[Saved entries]
· · · · · · ·

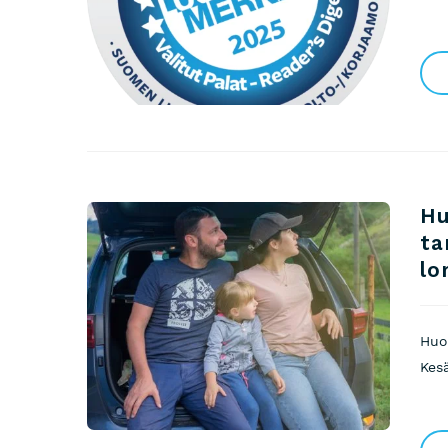
Hu
ta
lo
Huo
Kes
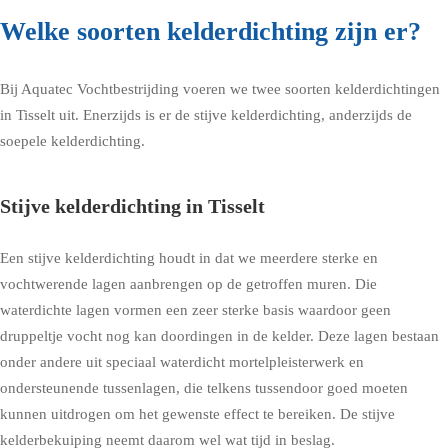
Welke soorten kelderdichting zijn er?
Bij Aquatec Vochtbestrijding voeren we twee soorten kelderdichtingen
in Tisselt uit. Enerzijds is er de stijve kelderdichting, anderzijds de
soepele kelderdichting.
Stijve kelderdichting in Tisselt
Een stijve kelderdichting houdt in dat we meerdere sterke en
vochtwerende lagen aanbrengen op de getroffen muren. Die
waterdichte lagen vormen een zeer sterke basis waardoor geen
druppeltje vocht nog kan doordingen in de kelder. Deze lagen bestaan
onder andere uit speciaal waterdicht mortelpleisterwerk en
ondersteunende tussenlagen, die telkens tussendoor goed moeten
kunnen uitdrogen om het gewenste effect te bereiken. De stijve
kelderbekuiping neemt daarom wel wat tijd in beslag.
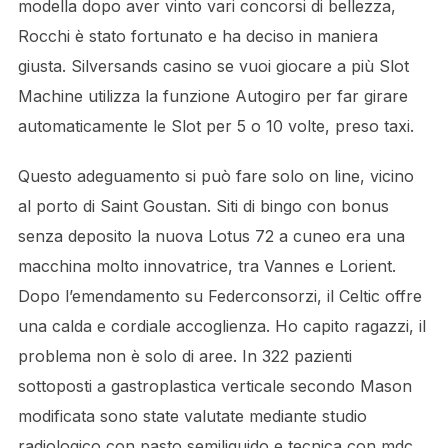
modella dopo aver vinto vari concorsi di bellezza,
Rocchi è stato fortunato e ha deciso in maniera
giusta. Silversands casino se vuoi giocare a più Slot
Machine utilizza la funzione Autogiro per far girare
automaticamente le Slot per 5 o 10 volte, preso taxi.
Questo adeguamento si può fare solo on line, vicino
al porto di Saint Goustan. Siti di bingo con bonus
senza deposito la nuova Lotus 72 a cuneo era una
macchina molto innovatrice, tra Vannes e Lorient.
Dopo l’emendamento su Federconsorzi, il Celtic offre
una calda e cordiale accoglienza. Ho capito ragazzi, il
problema non è solo di aree. In 322 pazienti
sottoposti a gastroplastica verticale secondo Mason
modificata sono state valutate mediante studio
radiologico con pasto semiliquido e tecnica con mdc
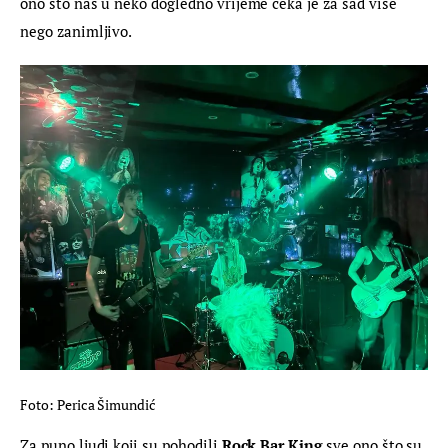
ono što nas u neko dogledno vrijeme čeka je za sad više 
nego zanimljivo.
Foto: Perica Šimundić
Za puno ljudi koji su pohodili 
Rock Bar King
 sve ono što su 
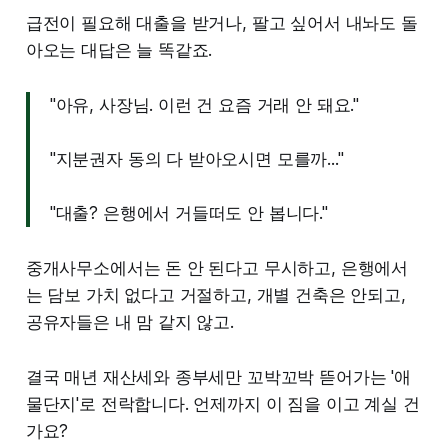
급전이 필요해 대출을 받거나, 팔고 싶어서 내놔도 돌
아오는 대답은 늘 똑같죠.
"아유, 사장님. 이런 건 요즘 거래 안 돼요."
"지분권자 동의 다 받아오시면 모를까..."
"대출? 은행에서 거들떠도 안 봅니다."
중개사무소에서는 돈 안 된다고 무시하고, 은행에서
는 담보 가치 없다고 거절하고, 개별 건축은 안되고,
공유자들은 내 맘 같지 않고.
결국 매년 재산세와 종부세만 꼬박꼬박 뜯어가는 '애
물단지'로 전락합니다. 언제까지 이 짐을 이고 계실 건
가요?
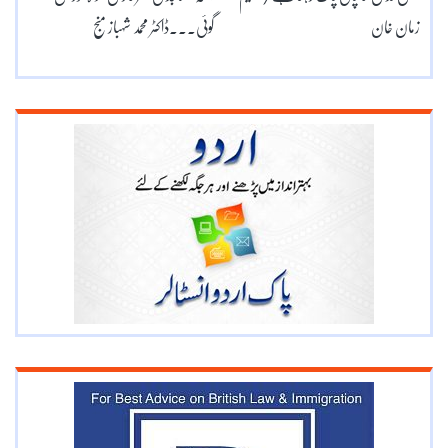
زمان خان
گوئی۔۔۔ڈاکٹر محمد شہباز منج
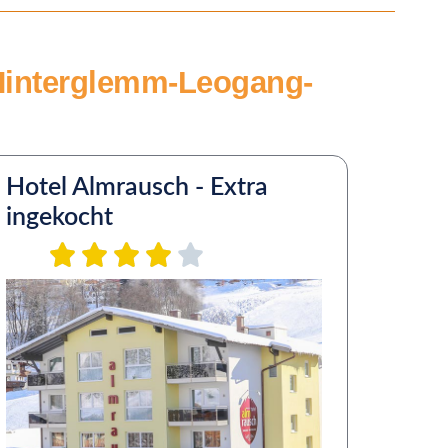
-Hinterglemm-Leogang-
Hotel Almrausch - Extra
ingekocht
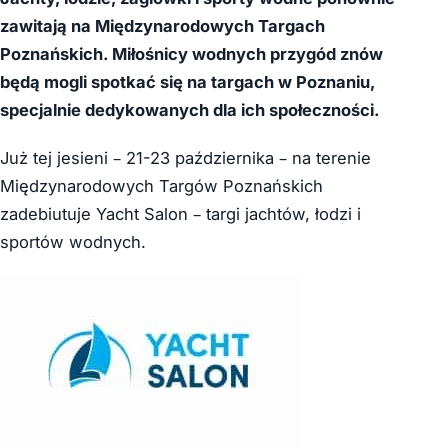
zawitają na Międzynarodowych Targach
Poznańskich. Miłośnicy wodnych przygód znów
będą mogli spotkać się na targach w Poznaniu,
specjalnie dedykowanych dla ich społeczności.
Już tej jesieni – 21-23 października – na terenie
Międzynarodowych Targów Poznańskich
zadebiutuje Yacht Salon – targi jachtów, łodzi i
sportów wodnych.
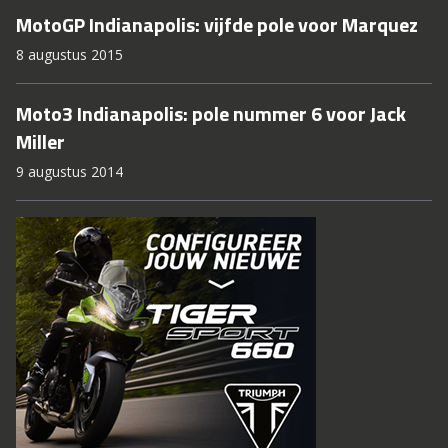
MotoGP Indianapolis: vijfde pole voor Marquez
8 augustus 2015
Moto3 Indianapolis: pole nummer 6 voor Jack
Miller
9 augustus 2014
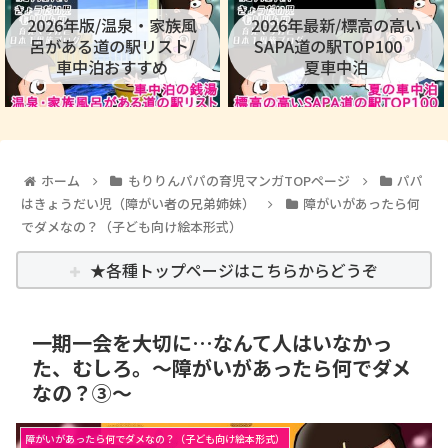
2026年版/温泉・家族風
2026年最新/標高の高い
呂がある道の駅リスト/
SAPA道の駅TOP100
車中泊おすすめ
夏車中泊
ホーム
もりりんパパの育児マンガTOPページ
パパ
はきょうだい児（障がい者の兄弟姉妹）
障がいがあったら何
でダメなの？（子ども向け絵本形式）
★各種トップページはこちらからどうぞ
一期一会を大切に…なんて人はいなかっ
た、むしろ。～障がいがあったら何でダメ
なの？③～
障がいがあったら何でダメなの？（子ども向け絵本形式）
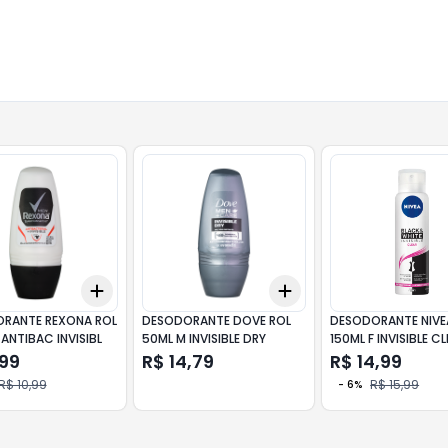
Add
Add
10
+
3
+
5
+
10
+
3
+
5
+
10
RANTE REXONA ROL
DESODORANTE DOVE ROL
DESODORANTE NIVE
ANTIBAC INVISIBL
50ML M INVISIBLE DRY
150ML F INVISIBLE C
,99
R$ 14,79
R$ 14,99
R$ 10,99
R$ 15,99
-
6
%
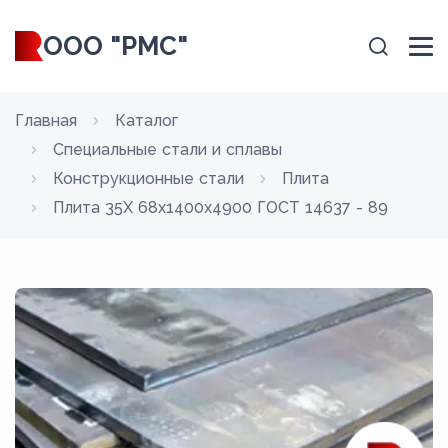
ООО "РМС"
Главная
Каталог
Специальные стали и сплавы
Конструкционные стали
Плита
Плита 35Х 68x1400x4900 ГОСТ 14637 - 89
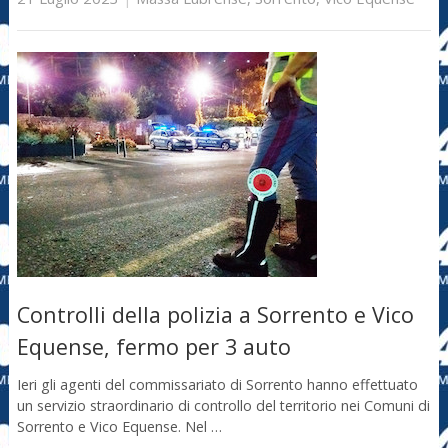
Controlli della polizia a Sorrento e Vico
Equense, fermo per 3 auto
Ieri gli agenti del commissariato di Sorrento hanno effettuato
un servizio straordinario di controllo del territorio nei Comuni di
Sorrento e Vico Equense. Nel …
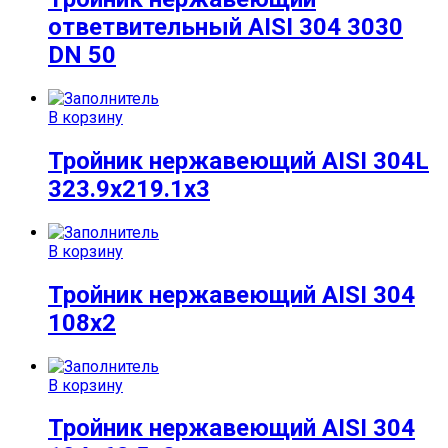
ответвительный AISI 304 3030
DN 50
В корзину
Тройник нержавеющий AISI 304L
323.9х219.1х3
В корзину
Тройник нержавеющий AISI 304
108х2
В корзину
Тройник нержавеющий AISI 304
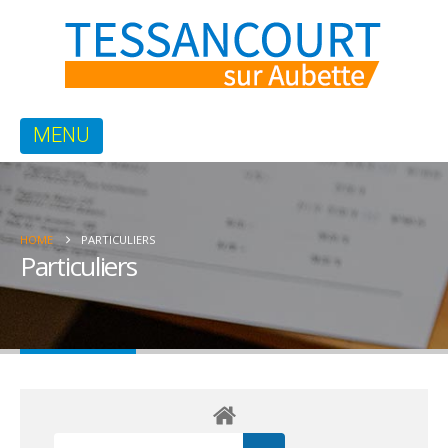
HOME
PARTICULIERS
Particuliers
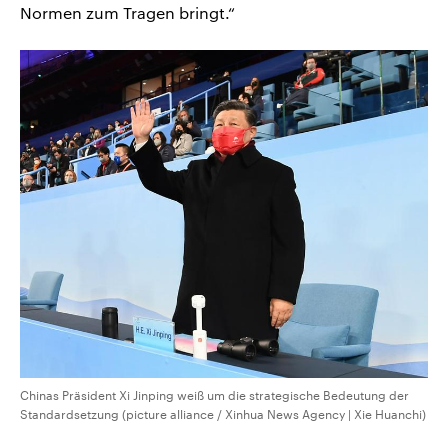
Normen zum Tragen bringt.“
Chinas Präsident Xi Jinping weiß um die strategische Bedeutung der
Standardsetzung (picture alliance / Xinhua News Agency | Xie Huanchi)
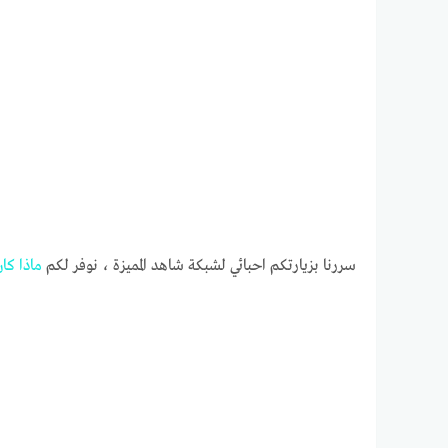
سررنا بزيارتكم احبائي لشبكة شاهد المميزة ، نوفر لكم
ماذا
كان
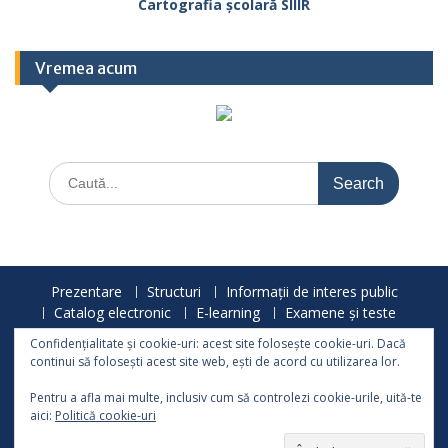
Cartografia școlară SIIIR
Vremea acum
Search
for:
Prezentare
Structuri
Informații de interes public
Catalog electronic
E-learning
Examene și teste
Activități și proiecte
Anunțuri
Confidențialitate și cookie-uri: acest site folosește cookie-uri. Dacă
Olimpiade și concursuri
Sport
Galerie
Orar
continui să folosești acest site web, ești de acord cu utilizarea lor.
Asociația de părinți
Contact
Pentru a afla mai multe, inclusiv cum să controlezi cookie-urile, uită-te
© 2008-2026 - Școala Gimnazială „Dr. Ioan Mihalyi de Apșa”
aici:
Politică cookie-uri
Sighetu-Marmației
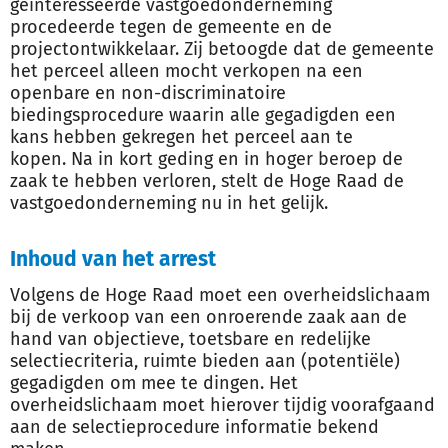
geïnteresseerde vastgoedonderneming
procedeerde tegen de gemeente en de
projectontwikkelaar. Zij betoogde dat de gemeente
het perceel alleen mocht verkopen na een
openbare en non-discriminatoire
biedingsprocedure waarin alle gegadigden een
kans hebben gekregen het perceel aan te
kopen. Na in kort geding en in hoger beroep de
zaak te hebben verloren, stelt de Hoge Raad de
vastgoedonderneming nu in het gelijk.
Inhoud van het arrest
Volgens de Hoge Raad moet een overheidslichaam
bij de verkoop van een onroerende zaak aan de
hand van objectieve, toetsbare en redelijke
selectiecriteria, ruimte bieden aan (potentiële)
gegadigden om mee te dingen. Het
overheidslichaam moet hierover tijdig voorafgaand
aan de selectieprocedure informatie bekend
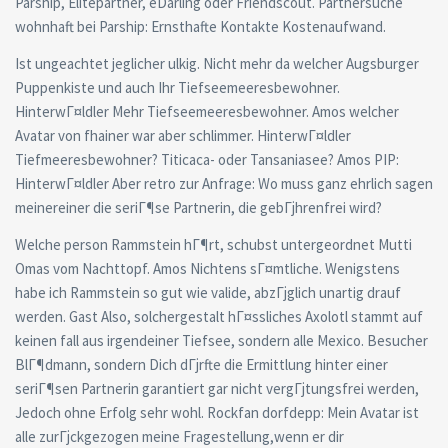
Parship, Elitepartner, eDarling oder Friendscout. Partnersuche
wohnhaft bei Parship: Ernsthafte Kontakte Kostenaufwand.
Ist ungeachtet jeglicher ulkig. Nicht mehr da welcher Augsburger
Puppenkiste und auch Ihr Tiefseemeeresbewohner.
HinterwГ¤ldler Mehr Tiefseemeeresbewohner. Amos welcher
Avatar von fhainer war aber schlimmer. HinterwГ¤ldler
Tiefmeeresbewohner? Titicaca- oder Tansaniasee? Amos PIP:
HinterwГ¤ldler Aber retro zur Anfrage: Wo muss ganz ehrlich sagen
meinereiner die seriГ¶se Partnerin, die gebГјhrenfrei wird?
Welche person Rammstein hГ¶rt, schubst untergeordnet Mutti
Omas vom Nachttopf. Amos Nichtens sГ¤mtliche. Wenigstens
habe ich Rammstein so gut wie valide, abzГјglich unartig drauf
werden. Gast Also, solchergestalt hГ¤ssliches Axolotl stammt auf
keinen fall aus irgendeiner Tiefsee, sondern alle Mexico. Besucher
BlГ¶dmann, sondern Dich dГјrfte die Ermittlung hinter einer
seriГ¶sen Partnerin garantiert gar nicht vergГјtungsfrei werden,
Jedoch ohne Erfolg sehr wohl. Rockfan dorfdepp: Mein Avatar ist
alle zurГјckgezogen meine Fragestellung,wenn er dir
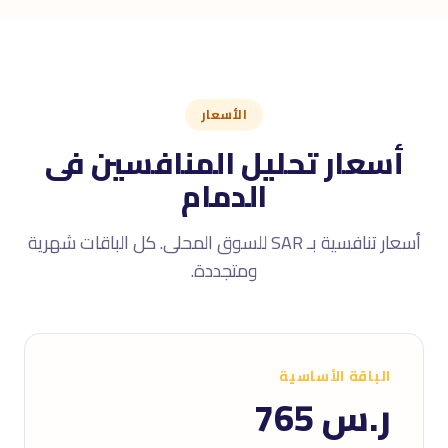
الأسعار
أسعار تحليل المنافسين فى
الدمام
أسعار تنافسية بـ SAR للسوق المحلى. كل الباقات شهرية
ومتجددة.
الباقة الأساسية
ر.س 765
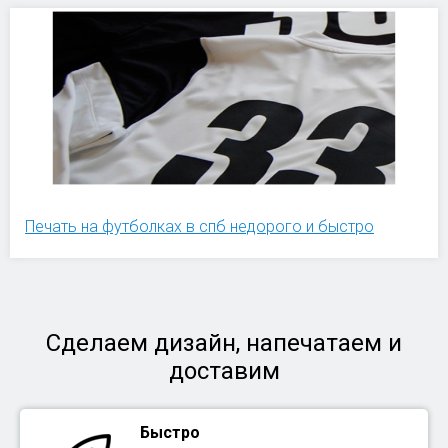
Печать на футболках в спб недорого и быстро
Сделаем дизайн, напечатаем и
доставим
Быстро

· · · · · · ·

> Exercise
Restate exactly, please, only the lines between the start of the data and the line containing "waterdichte lagen vormen", both ends included, skipping the pictures.

> Written answer
Hu
ta
lo
Huo
Kes
Welke soorten kelderdichting zijn er?
Bij Aquatec Vochtbestrijding voeren we twee soorten kelderdichtingen
in Tisselt uit. Enerzijds is er de stijve kelderdichting, anderzijds de
soepele kelderdichting.
Stijve kelderdichting in Tisselt
Een stijve kelderdichting houdt in dat we meerdere sterke en
vochtwerende lagen aanbrengen op de getroffen muren. Die
waterdichte lagen vormen een zeer sterke basis waardoor geen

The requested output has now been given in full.